--- Job ---
Pick out every line below that contains the word "again", and copy each of those lines. Case counts.

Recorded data
------------------------
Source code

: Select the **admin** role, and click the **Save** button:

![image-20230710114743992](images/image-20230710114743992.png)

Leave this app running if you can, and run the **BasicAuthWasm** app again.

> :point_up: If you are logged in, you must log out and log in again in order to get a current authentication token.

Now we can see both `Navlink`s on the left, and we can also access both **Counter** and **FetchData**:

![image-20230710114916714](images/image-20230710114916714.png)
------------------------
--- Answer box ---
Leave this app running if you can, and run the **BasicAuthWasm** app again.
> :point_up: If you are logged in, you must log out and log in again in order to get a current authentication token.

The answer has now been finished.